The Very Real Dangers of Driverless Cars
Here’s the thing: everyone is looking at the rising number of fatal traffic accidents and looking to driverless vehicles as the magical answer to prevent car crashes. But that’s not reality.
Just because the vehicle isn’t being driven and therefore subject to human error does NOT mean that there will not be accidents caused by these cars, pickup trucks, SUVs, and minivans. Autonomous vehicles will commit driving errors too, with fatal consequences.
- In an article written last year entitled “7 Ways Driverless Cars Could Fail,“ and published in Forbes, contributor Chunka Mui warns of the following:
- Corner Cases will cause fatal accidents, as predicted by research performed by MIT’s John Leonard. These driverless vehicles are forecast to err as they make left hand turns into heavy traffic, as well as being unable to react appropriately to road hazards like adverse weather and changes to road surfaces in order to prevent an accident.
- The technology is not ready for the real world. These driverless vehicles haven’t been tested for long term use, where they can have problems like electrical malfunctions.
- Kathy Benjamin warns us in an article published in Cracked last year, entitled “6 Ways Driverless Cars Are Going To Kill Lots Of People,” that:
- Studies show that driverless cars get into lots of accidents.
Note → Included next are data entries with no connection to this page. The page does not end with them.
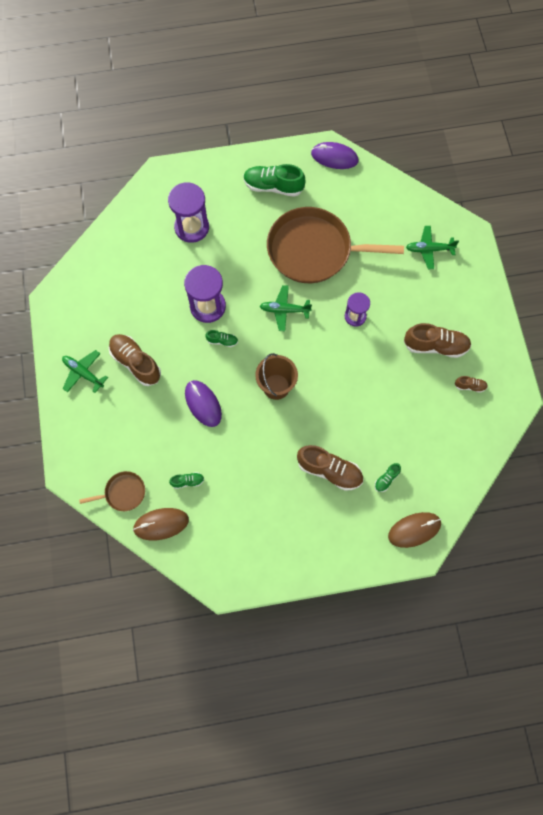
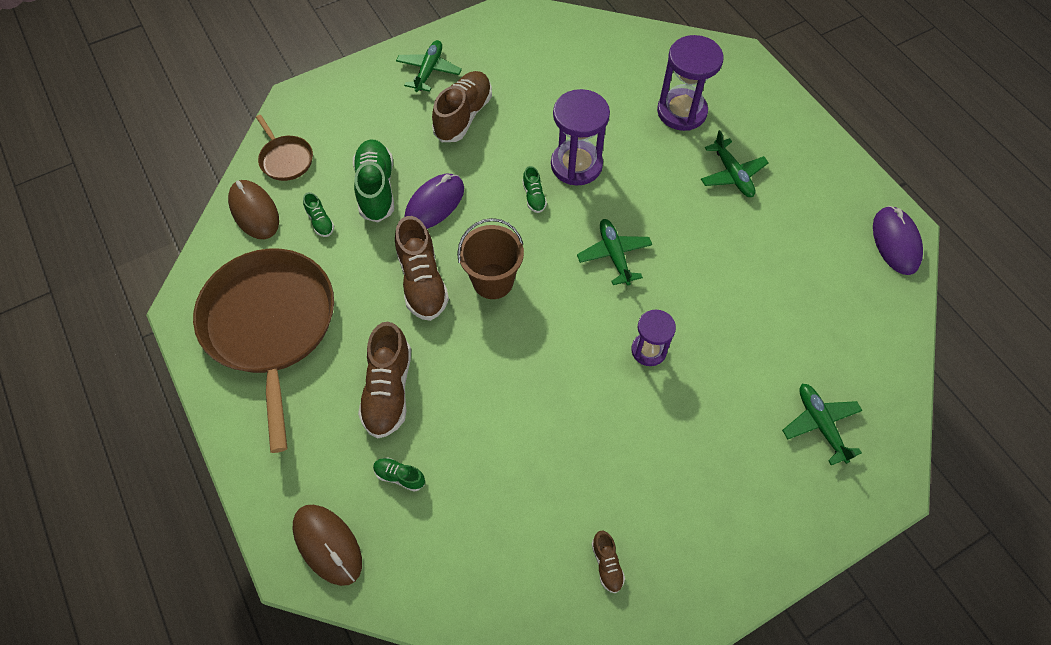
camera: 70 degrees right, 10 degrees down
(253, 220) = (732, 174): none -> green plane
(273, 186) = (798, 182): green shoe -> green shoe (376, 188)
(314, 250) = (727, 263): brown pan -> brown pan (270, 325)
(435, 346) = (654, 485): brown shoe -> brown shoe (422, 281)

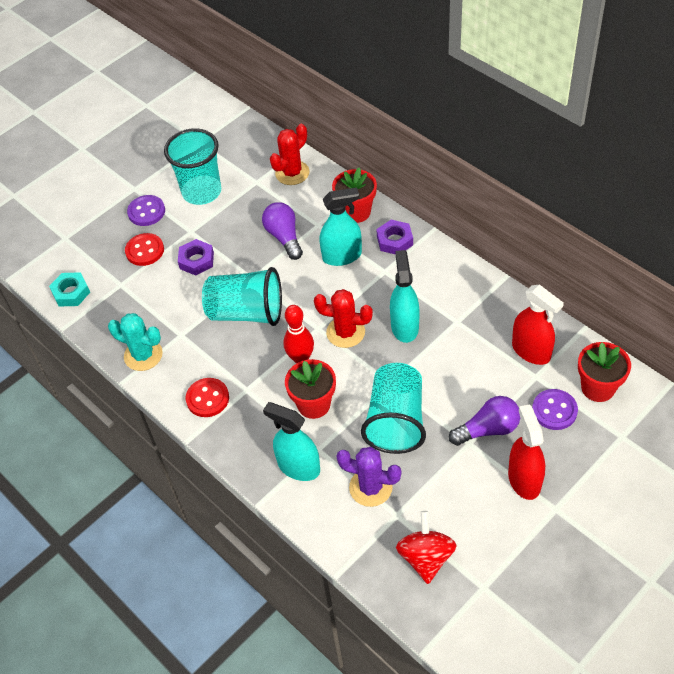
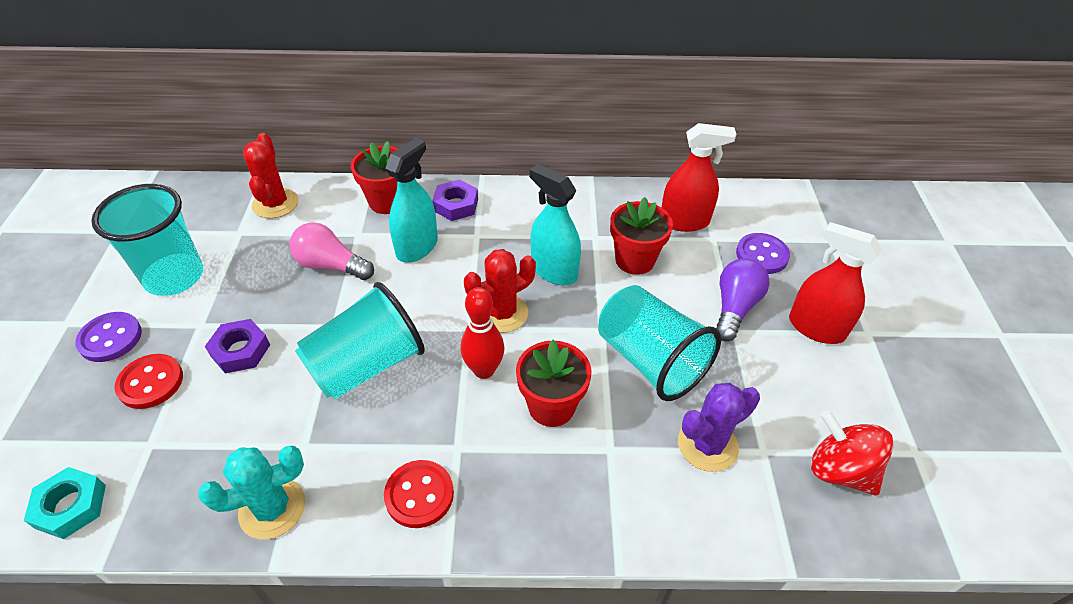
camera: 50 degrees left, 5 degrees down
(284, 237) = (331, 265): purple light bulb -> pink light bulb
(298, 467) = (613, 486): turquoise spray bottle -> none
(598, 388) = (767, 216): red flower pot -> red flower pot (635, 260)

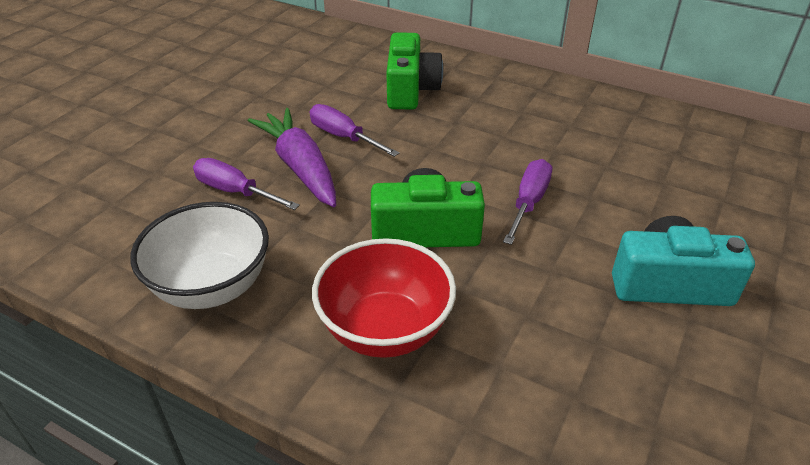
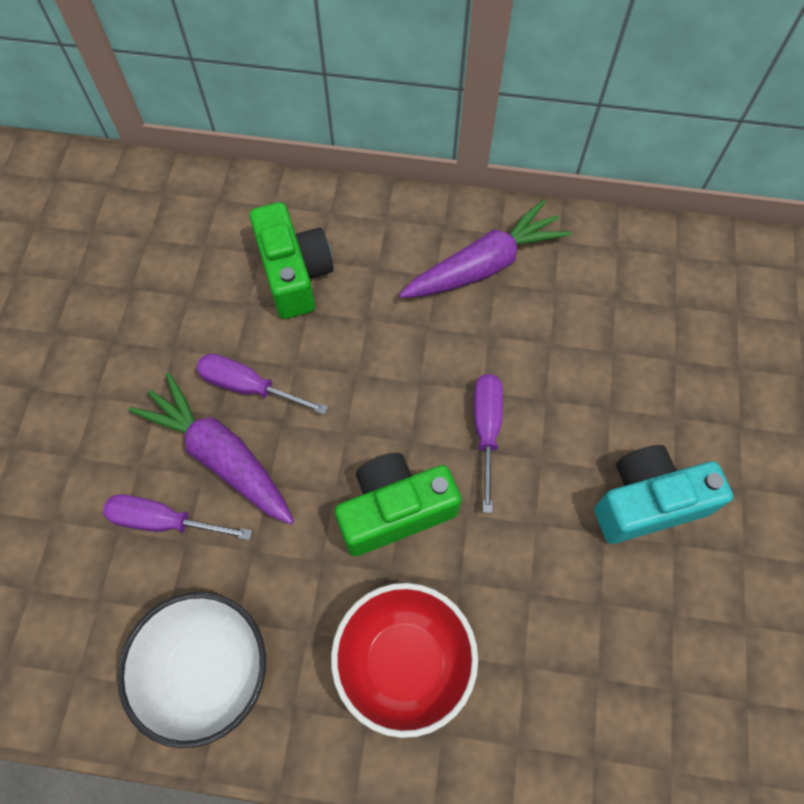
camera: 20 degrees left, 25 degrees up
(565, 114) = (484, 265): none -> purple carrot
In fact, research shows they are FIVE TIMES MORE LIKELY to crash than a vehicle driven by a human being.
- Driverless cars do not understand the nuances of driving and will follow the driving laws exactly. Which sounds great, until you think about that time that you came up to a sofa or moving box that had fallen into the middle of a traffic lane on the freeway. You know to veer into the median or shoulder to avoid the obstruction. Will the automobile car do so, too – or will it stick with the lane laws and cause a crash?
- They depend upon GPS without deviation. And who hasn’t discovered that if they relied upon their GPS, they would have ended up in a ditch, in a construction zone, or halfway to Topeka?
Driverless Trucks: What about Big Rigs and Semi-Trucks?
Legislators intentionally separated consideration of driverless commercial trucks from the pending autonomous vehicle legislation. They will deal with driverless big rigs at a later date.
Forecast: Tragic and Horrific Fatal Crashes Caused by Driverless Cars
It appears that sooner rather than later, federal legislation will encourage the manufacture and distribution of driverless vehicles here in Indiana and Illinois as well as the rest of the country. And this will happen long before the safety concerns of autonomous vehicles are fully addressed.
The result will be tragic and horrific fatal traffic accidents caused by machines operated without human drivers. Be ready. And be careful out there!